In her preface the distinguished American poet and translator Marilyn Hacker describes the poems included here as 'exploded narratives, re-assembled in a mosaic or labyrinth in which the reader, like Ariadne, finds a connecting thread'. Khoury-Ghata's book, published in her eighty-first year, is testimony to this Lebanese poet's enduring brilliance. Earlier translations by Hacker were described by Alica Ostriker as emerging 'from the embers of loss and death, from childhood and the moon, from villages and cemeteries and forests, geography and God'. In two moving sequences, we find Khoury-Ghata's voice retuning to familiar themes of death, intimacy, enforced silence and the surreal horror of war. Rendered faithfully and exquisitely by Hacker's concise eye, the poems mark an important contribution to world poetry in translation.

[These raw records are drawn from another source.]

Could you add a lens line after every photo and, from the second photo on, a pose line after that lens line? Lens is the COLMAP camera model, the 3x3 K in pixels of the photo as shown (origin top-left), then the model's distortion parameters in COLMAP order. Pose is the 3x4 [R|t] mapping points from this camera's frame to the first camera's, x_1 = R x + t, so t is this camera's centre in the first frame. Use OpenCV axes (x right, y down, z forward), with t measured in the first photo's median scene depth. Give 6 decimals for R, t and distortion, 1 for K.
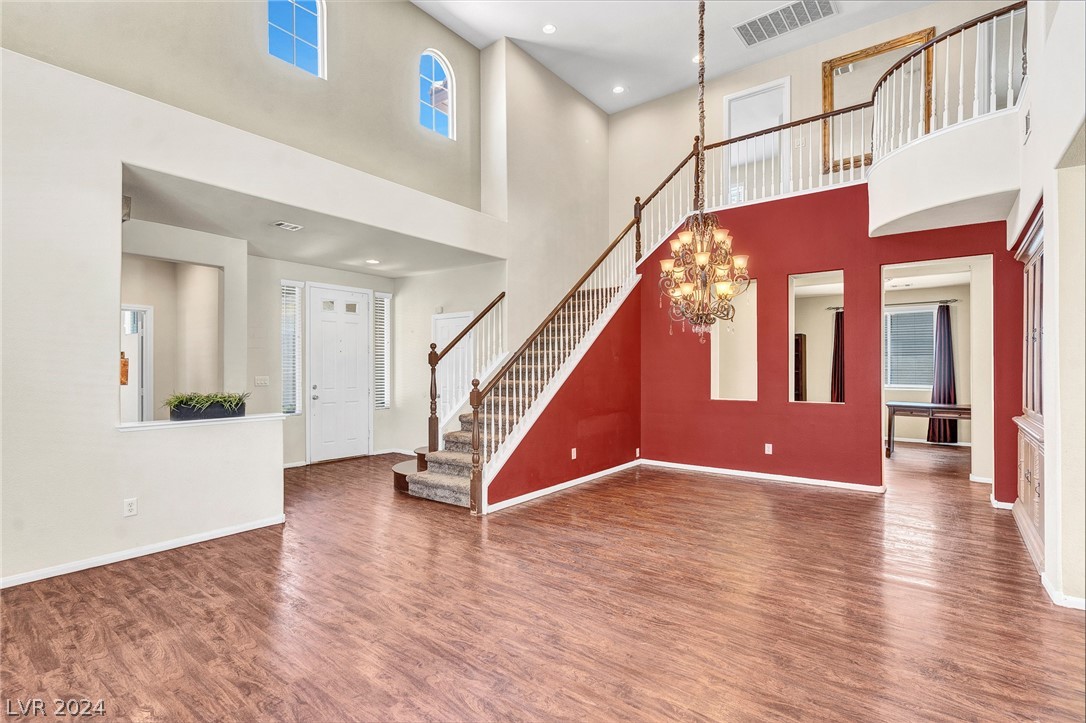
lens RADIAL K [[514.8, 0, 536.2], [0, 514.8, 371.4], [0, 0, 1]] dist [0.001651, -0.000175]
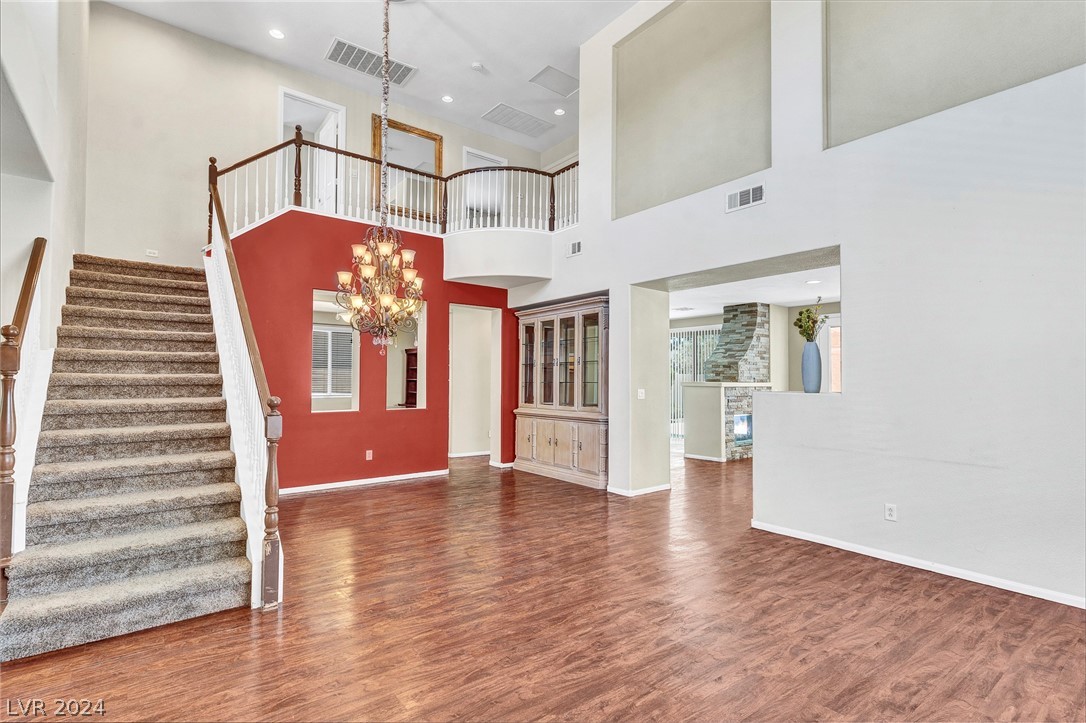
lens RADIAL K [[514.8, 0, 542.5], [0, 514.8, 371.1], [0, 0, 1]] dist [0.001651, -0.000175]
pose [[0.248972, 0.018265, 0.968338, -0.621814], [-0.000960, 0.999826, -0.018612, -0.005223], [-0.968510, 0.003705, 0.248946, 0.480419]]
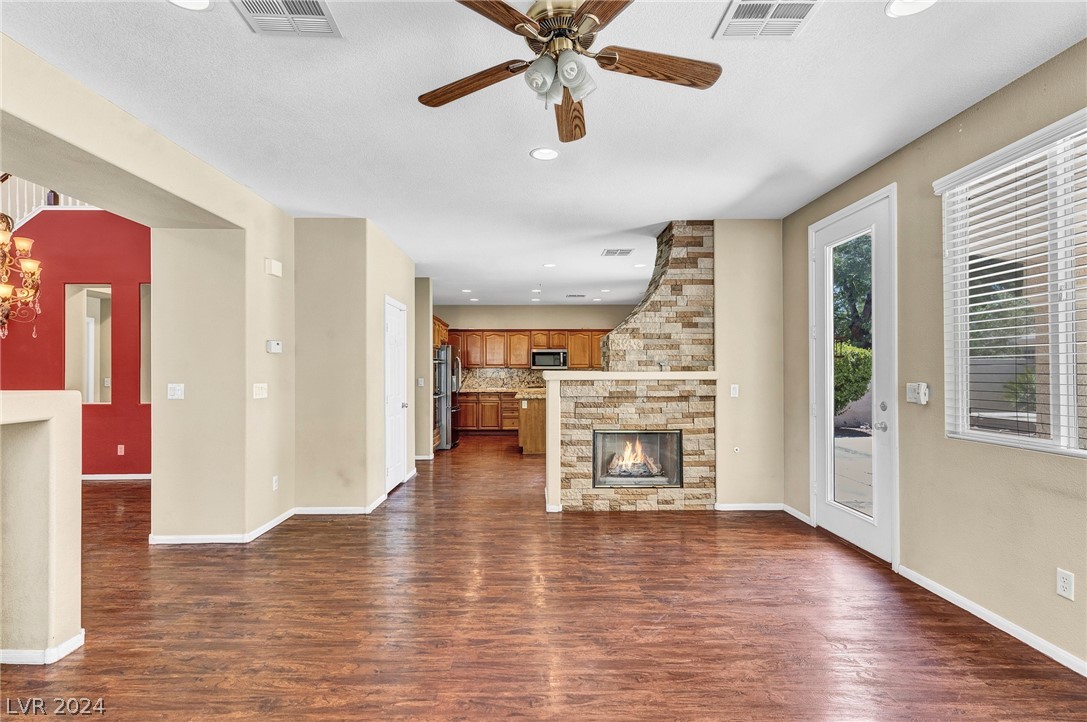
lens RADIAL K [[515.3, 0, 537.3], [0, 515.3, 365.5], [0, 0, 1]] dist [0.001651, -0.000175]
pose [[0.772436, 0.001262, 0.635091, 0.548652], [0.006778, 0.999925, -0.010230, -0.002696], [-0.635057, 0.012206, 0.772369, -0.408909]]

Vénus Khoury-Ghata is a French-Lebanese writer and celebrated poet, winning the 1992 Grand Prix de la Société des gens de lettres for Fables pour un people d'argile and the 2012 Poetry Prize Pierrette Micheloud for Où vont les arbres'. In 1959, she was Miss Beirut.Marilyn Hacker is the author of thirteen books of poems, including A Stranger's Mirror (Norton, 2015), Names (Norton, 2010), Essays on Departure (Carcanet, 2006), an essay collection, Unauthorized Voices (Michigan, 2010), and fourteen collections of translations of French and Francophone poets including Emmanuel Moses, Marie Etienne, Vénus Khoury-Ghata, Habib Tengour and Rachida Madani. DiaspoRenga, a collaborative sequence written with the Palestinian-American poet Deema Shehabi, was published by Holland Park Press in 2014. She lives in Paris.